A study performed by Bendati et al. (2000) demonstrated that the upstream water of Lake Guaíba is the most polluted, as it receives water highly contaminated from rivers that flow into the water body and downstream the level of contamination reduces drastically. Thus, one expects a good water quality on Ipanema and Lami beaches. The analysis of water collected from both beaches showed that all samples were within the bacterial parameters for bathing (<1,000 MPN/100 mL) that have been established by the Brazilian regulation, although viruses were detected in 84% of those samples. These data corroborate previous studies that have shown no association between bacterial indicators and viral contamination (Carducci et al. 2006; Vieira et al. 2012). Because recreational waters are not subjected to any treatment and are considered suitable for swimming at certain bacterial levels, the presence of viruses presents a potential risk to public health that cannot be disregarded.

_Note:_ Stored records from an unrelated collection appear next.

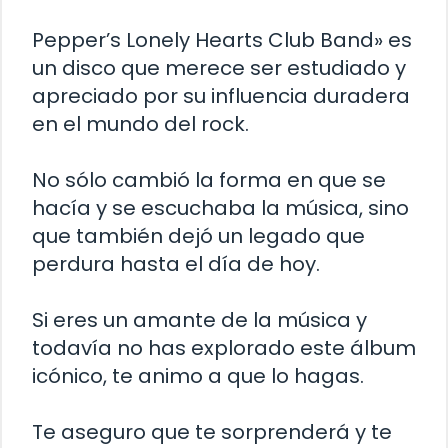
Pepper’s Lonely Hearts Club Band» es
un disco que merece ser estudiado y
apreciado por su influencia duradera
en el mundo del rock.
No sólo cambió la forma en que se
hacía y se escuchaba la música, sino
que también dejó un legado que
perdura hasta el día de hoy.
Si eres un amante de la música y
todavía no has explorado este álbum
icónico, te animo a que lo hagas.
Te aseguro que te sorprenderá y te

In conclusion, to our knowledge, this is the first description of viral genomes in water samples taken from the Lake Guaíba, Porto Alegre, Brazil. It has demonstrated the presence of enteric viruses in recreational waters that are considered suitable for bathing. Future studies may be carried out to assess whether or not these viruses are infectious and risk analysis is also necessary. Present results emphasize the need to include virological parameters when determining water quality to reduce the potential exposure of population to these pathogens.
ACKNOWLEDGEMENTS
This work was sponsored Conselho Nacional de Desenvolvimento Científico e Tecnológico (CNPq), Coordenação de Aperfeiçoamento de Pessoal de Nível Superior (CAPES) and Fundação de Amparo à Pesquisa do Estado do Rio Grande do Sul (FAPERGS).